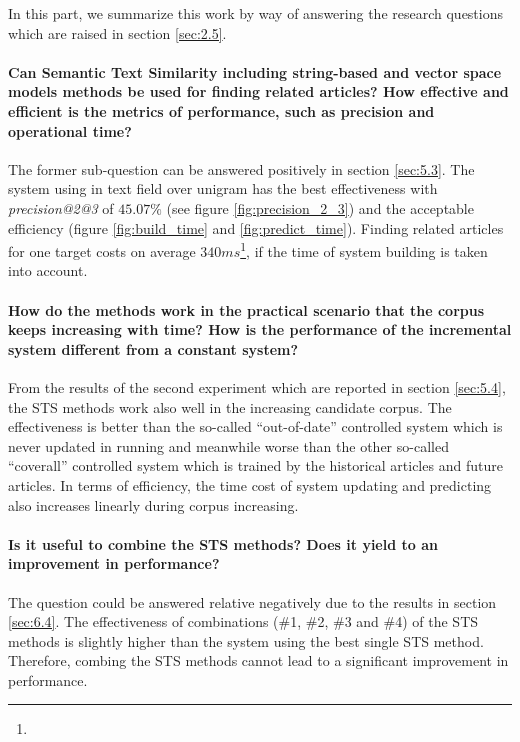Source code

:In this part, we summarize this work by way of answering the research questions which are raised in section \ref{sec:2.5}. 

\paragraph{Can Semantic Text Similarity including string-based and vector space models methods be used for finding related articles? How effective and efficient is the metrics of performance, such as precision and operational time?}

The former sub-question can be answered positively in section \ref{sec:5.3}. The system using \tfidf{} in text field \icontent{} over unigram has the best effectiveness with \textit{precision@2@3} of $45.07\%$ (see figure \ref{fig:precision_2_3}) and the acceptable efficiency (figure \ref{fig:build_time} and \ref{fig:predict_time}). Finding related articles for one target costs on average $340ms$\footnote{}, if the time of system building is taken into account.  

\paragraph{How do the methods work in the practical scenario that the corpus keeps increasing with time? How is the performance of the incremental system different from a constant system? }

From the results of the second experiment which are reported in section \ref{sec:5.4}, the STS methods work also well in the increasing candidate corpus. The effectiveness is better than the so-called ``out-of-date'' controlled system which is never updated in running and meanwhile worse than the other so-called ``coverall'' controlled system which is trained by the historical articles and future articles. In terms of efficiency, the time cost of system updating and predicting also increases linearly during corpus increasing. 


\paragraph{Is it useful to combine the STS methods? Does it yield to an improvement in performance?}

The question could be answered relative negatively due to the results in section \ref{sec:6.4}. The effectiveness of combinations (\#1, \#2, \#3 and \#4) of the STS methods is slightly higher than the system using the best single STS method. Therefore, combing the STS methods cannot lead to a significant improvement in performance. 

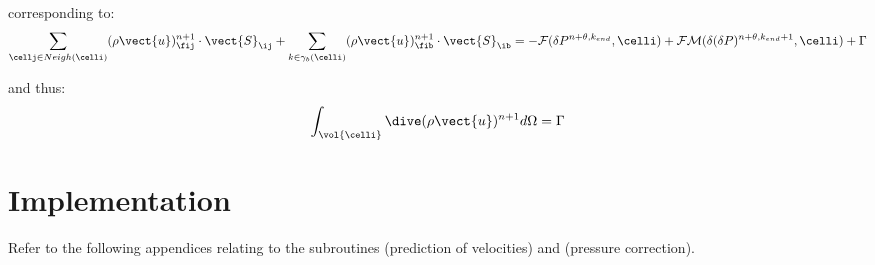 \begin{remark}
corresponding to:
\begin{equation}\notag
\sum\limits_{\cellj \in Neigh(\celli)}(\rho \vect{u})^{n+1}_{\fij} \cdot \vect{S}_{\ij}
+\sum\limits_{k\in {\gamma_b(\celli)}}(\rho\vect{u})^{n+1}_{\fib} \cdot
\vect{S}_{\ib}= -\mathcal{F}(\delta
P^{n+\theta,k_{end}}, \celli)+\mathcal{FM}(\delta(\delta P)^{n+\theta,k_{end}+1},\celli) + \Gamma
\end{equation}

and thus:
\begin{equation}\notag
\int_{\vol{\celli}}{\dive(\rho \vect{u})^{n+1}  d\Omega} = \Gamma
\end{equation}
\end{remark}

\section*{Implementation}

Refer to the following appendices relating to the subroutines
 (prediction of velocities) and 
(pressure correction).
==
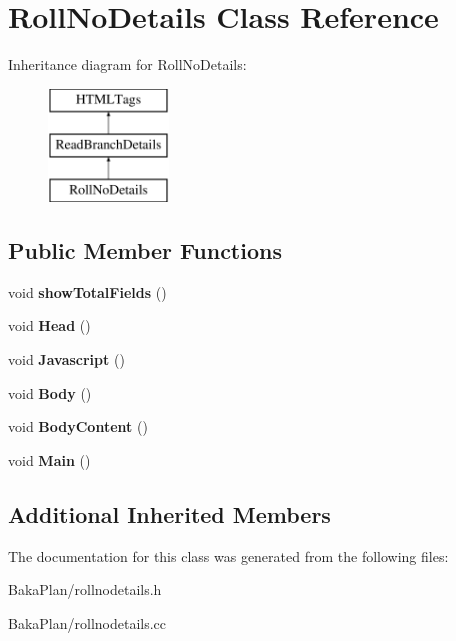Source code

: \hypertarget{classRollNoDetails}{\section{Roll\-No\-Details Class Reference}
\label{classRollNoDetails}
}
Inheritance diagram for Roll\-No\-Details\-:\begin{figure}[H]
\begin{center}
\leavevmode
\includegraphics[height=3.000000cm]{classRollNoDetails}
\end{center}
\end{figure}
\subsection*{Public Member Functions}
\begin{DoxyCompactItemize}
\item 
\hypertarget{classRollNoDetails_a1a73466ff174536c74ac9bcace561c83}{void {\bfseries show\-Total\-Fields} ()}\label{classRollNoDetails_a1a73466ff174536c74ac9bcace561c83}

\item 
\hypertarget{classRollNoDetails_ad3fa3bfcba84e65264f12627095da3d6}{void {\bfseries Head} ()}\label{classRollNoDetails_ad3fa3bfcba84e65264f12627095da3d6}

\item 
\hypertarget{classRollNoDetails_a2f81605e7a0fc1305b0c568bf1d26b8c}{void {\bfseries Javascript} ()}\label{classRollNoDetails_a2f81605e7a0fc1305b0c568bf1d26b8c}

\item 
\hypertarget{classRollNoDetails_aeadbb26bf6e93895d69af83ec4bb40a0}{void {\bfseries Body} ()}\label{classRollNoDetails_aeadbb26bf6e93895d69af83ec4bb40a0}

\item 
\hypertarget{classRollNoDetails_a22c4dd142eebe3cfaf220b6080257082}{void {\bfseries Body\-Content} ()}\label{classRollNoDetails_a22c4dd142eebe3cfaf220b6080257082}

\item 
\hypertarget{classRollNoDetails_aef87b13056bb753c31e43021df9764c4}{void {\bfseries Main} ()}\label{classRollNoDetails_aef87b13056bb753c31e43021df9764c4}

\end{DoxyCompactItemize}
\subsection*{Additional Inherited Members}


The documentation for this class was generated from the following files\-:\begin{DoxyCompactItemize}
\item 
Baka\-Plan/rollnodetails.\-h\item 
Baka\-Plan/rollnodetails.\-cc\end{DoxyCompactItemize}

Work request ->
Which lines of the material above hold the string "Baka"? Pull them out.

Response area ->
Baka\-Plan/rollnodetails.\-h\item 
Baka\-Plan/rollnodetails.\-cc\end{DoxyCompactItemize}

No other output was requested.